California Sports Betting Campaigns Extend Record-Breaking Haul

Written By

Updated on

California sports betting

The most-funded state ballot initiative in US history continues to break records as the fight for sports betting in California continues.

Proponents and opponents continue to fund the campaigns on two proposals that would legalize California sportsbooks. Prop 26 is tribal-only and would allow only retail sports betting for at least five years. Prop 27, meanwhile, is backed by major US sports betting operators and would legalize online betting.

There are just under two months left until the issue goes up for a vote on Nov. 8.

Operators still funding online CA sports betting

DraftKings and FanDuel added another $19.2 million since LSR last tracked campaign finances in mid-August.

FanDuel slightly edged out DraftKings in new contributions, according to the Secretary of State’s database. DraftKings gave $9.2 million over seven payments while FanDuel topped $10 million in four payments.

That puts total contributions from sportsbooks at $169.2 million:

Tribal betting campaign pads coffers too

More than $17.8 million has been contributed to the YES on 26, NO on 27 campaign since Aug. 16.

That funding came mostly from three tribes. The Pechanga Indians led with $10.2 million and the Yocha Dehe Wintun Nation chipped in $5.1 million. The Soboba Band of Luiseño Indians contributed for the first time with $2.5 million.

The Barona Band of Mission Indians and the Agua Caliente Band of Cahuilla Indians combined for $4,619 contributed.

That brings Prop 26 financial support to $109.5 million as of publication.
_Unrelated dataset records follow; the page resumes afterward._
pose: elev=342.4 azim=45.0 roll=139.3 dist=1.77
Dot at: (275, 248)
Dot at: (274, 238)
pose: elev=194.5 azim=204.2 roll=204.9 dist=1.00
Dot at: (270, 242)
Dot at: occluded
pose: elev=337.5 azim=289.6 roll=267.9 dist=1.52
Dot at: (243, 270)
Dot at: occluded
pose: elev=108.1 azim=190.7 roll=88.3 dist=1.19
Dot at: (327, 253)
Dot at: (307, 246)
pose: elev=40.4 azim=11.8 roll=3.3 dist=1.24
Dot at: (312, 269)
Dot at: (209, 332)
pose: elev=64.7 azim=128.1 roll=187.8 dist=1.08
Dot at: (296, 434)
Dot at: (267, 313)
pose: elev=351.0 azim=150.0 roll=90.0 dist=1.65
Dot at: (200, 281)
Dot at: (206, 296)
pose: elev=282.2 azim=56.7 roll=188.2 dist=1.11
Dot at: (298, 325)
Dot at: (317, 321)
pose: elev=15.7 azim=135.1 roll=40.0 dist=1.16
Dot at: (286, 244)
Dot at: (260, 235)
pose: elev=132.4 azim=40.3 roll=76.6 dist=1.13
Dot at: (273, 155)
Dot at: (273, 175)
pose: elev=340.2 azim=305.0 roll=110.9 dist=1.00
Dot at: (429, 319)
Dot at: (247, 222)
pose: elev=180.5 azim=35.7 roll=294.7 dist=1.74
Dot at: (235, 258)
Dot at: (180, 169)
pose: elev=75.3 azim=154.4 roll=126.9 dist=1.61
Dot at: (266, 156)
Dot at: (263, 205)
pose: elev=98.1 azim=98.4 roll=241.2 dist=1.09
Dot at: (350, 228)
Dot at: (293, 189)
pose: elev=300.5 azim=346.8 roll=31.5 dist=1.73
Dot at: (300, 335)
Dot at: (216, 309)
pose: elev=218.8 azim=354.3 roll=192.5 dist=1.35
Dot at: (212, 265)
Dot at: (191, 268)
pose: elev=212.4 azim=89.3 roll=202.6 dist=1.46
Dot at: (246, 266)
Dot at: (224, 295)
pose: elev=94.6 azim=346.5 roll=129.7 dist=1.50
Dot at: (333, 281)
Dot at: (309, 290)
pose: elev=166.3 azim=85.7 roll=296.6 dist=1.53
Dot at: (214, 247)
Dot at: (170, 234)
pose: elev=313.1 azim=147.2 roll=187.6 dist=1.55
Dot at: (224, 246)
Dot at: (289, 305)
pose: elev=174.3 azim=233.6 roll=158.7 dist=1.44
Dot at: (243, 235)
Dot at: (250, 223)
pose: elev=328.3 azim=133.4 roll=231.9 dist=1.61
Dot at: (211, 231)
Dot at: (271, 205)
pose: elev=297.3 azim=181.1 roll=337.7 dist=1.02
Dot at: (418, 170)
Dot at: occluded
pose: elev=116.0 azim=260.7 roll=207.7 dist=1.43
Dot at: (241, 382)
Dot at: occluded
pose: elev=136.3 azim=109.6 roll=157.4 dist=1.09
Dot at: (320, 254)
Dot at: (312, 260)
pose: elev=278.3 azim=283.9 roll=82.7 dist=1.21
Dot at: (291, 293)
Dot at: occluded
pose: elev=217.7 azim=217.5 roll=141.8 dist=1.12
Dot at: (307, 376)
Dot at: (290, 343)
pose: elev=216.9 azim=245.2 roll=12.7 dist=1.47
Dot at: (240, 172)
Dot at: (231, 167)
Opposition funds also flowing in

Both the online and the tribal retail campaigns have opponents funding the fights against them.

The San Manuel Band of Mission Indians contributed more than $25 million over six payments since Aug. 12 to No on 27. The only other online betting opposition funding of $1,055 came from the California Democratic Party. The Democrats are neutral on Prop 26, but the Republican party is against both proposals.

There was $785,000 contributed to No on 26, the anti-tribal betting campaign funded by California cardrooms, since mid-August. Blackstone Gaming contributed $485,000 while Sahara Dunes Casino contributed $300,000.

Neither “no” campaign has matched the funding of the campaign backing the proposition. No on 26 has $41.9 million in funding, while No on 27 has $91.2 million in funding.

LA Times says no to California sports betting

The LA Times Editorial Board is against both propositions that would legalize sports betting in the state, it wrote Monday.

“These two competing measures would allow sports betting in California, though in different ways, and both would usher in a troubling expansion of gambling,” according to the board.

Prop 27 “would essentially turn every cellphone, tablet and computer into a legal casino where bets could be placed with a few taps,” the editorial board said.

Prop 26 is better for no internet betting but it also adds ball-and-dice games to tribal casinos, as well as the ability for tribes to sue cardrooms over non-banked card games.

“… the measure amounts to a toxic brew of industry interests designed not only to enrich the funders but also to push away their competitors,” the board penned.